The judiciary is generally independent, and the rule of law is well established. In recent years, the parliament amended the Judiciary Act and passed a new legislative act to strengthen the judiciary in order to prevent government intervention. The government respects the right to a fair trial. Both the national and local police honor legal civil rights protections in performing their duties.
The government generally respects freedom of speech and of the press, but journalists occasionally practice self-censorship on sensitive political issues. A privately owned weekly newspaper publishes in both English and the Marshallese language. The government's Marshall Islands Gazette, a monthly, contains official news and avoids political coverage. There are two radio stations; one is state-owned, and both offer pluralistic views. A cable television company shows U.S. programs and occasionally covers local events. There are no restrictions on religious observance in this predominantly Christian country.

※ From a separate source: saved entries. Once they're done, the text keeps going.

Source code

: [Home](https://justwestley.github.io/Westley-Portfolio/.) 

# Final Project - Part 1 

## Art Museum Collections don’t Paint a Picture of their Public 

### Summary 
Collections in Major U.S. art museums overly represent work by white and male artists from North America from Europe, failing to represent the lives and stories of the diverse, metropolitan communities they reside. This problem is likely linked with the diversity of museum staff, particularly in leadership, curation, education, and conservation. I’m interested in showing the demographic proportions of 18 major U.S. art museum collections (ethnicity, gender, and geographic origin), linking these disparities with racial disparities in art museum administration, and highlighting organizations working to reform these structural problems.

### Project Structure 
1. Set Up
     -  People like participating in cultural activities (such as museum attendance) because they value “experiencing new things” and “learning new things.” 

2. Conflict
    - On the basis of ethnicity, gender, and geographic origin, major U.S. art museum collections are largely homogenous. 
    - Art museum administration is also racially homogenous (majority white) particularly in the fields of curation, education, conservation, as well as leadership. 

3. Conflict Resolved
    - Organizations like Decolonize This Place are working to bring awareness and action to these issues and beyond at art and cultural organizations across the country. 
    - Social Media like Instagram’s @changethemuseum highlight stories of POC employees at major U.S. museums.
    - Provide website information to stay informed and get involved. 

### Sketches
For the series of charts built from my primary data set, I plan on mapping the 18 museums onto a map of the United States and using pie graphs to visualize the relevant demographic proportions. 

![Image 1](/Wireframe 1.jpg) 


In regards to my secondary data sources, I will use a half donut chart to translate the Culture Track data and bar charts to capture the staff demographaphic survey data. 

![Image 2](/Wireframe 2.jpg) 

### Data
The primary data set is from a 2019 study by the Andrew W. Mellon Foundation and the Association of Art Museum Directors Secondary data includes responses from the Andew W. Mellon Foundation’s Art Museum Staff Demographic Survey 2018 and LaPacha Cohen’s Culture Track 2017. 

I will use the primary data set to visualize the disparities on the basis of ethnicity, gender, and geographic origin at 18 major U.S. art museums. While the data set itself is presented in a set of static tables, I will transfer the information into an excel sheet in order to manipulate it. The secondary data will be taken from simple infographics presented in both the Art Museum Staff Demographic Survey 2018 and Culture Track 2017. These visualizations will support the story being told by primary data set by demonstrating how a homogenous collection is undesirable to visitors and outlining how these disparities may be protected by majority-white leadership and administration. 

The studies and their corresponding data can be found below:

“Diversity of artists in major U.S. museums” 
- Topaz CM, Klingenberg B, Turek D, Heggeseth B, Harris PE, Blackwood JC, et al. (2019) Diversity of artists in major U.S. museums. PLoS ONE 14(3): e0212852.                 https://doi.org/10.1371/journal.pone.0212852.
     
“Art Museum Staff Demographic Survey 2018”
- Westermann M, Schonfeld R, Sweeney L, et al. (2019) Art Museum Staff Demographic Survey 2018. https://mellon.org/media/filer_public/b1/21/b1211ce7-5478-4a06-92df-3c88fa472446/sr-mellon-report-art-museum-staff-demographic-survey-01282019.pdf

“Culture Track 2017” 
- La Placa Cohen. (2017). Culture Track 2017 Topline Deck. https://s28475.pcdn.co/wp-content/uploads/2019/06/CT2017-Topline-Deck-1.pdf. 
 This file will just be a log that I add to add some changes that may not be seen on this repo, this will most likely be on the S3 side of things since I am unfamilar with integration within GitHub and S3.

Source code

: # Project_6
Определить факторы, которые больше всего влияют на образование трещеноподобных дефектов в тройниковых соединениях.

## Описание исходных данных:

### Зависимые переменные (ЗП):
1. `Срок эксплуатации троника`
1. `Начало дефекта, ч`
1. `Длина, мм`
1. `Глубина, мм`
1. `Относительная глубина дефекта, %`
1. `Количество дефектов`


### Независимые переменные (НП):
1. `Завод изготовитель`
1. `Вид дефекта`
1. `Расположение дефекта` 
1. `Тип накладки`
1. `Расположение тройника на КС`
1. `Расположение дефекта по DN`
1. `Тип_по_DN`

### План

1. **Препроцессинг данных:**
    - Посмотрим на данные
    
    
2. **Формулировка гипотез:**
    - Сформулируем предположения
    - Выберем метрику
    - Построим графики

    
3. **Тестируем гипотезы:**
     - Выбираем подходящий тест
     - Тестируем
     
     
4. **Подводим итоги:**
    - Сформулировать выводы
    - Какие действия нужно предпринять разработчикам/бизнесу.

Freedom of assembly is respected in practice. The government broadly interprets constitutional guarantees of freedom of association, but no trade unions have been formed. There is no formal right to strike or engage in collective bargaining, but no legal constraint exists in practice.
Freedom of internal movement is unrestricted, except on Kwajalein Atoll, the site of a major U.S. military installation. This year, the Marshallese government joined with the United States to enforce a 12-mile exclusion zone for boats and planes around the test site. Responding to pressure from the United States, police also detained an Australian Greenpeace activist who had been camping on a nearby island for several months prior to the test.
Although inheritance of property and traditional rank are matrilineal, and women hold a social status equal to men in most matters, most women working in the private sector hold low-wage jobs, and women are underrepresented in politics and government. Domestic violence has increased, and traditional culture dissuades many victims of domestic violence from reporting the crime or prosecuting spouses in the court system.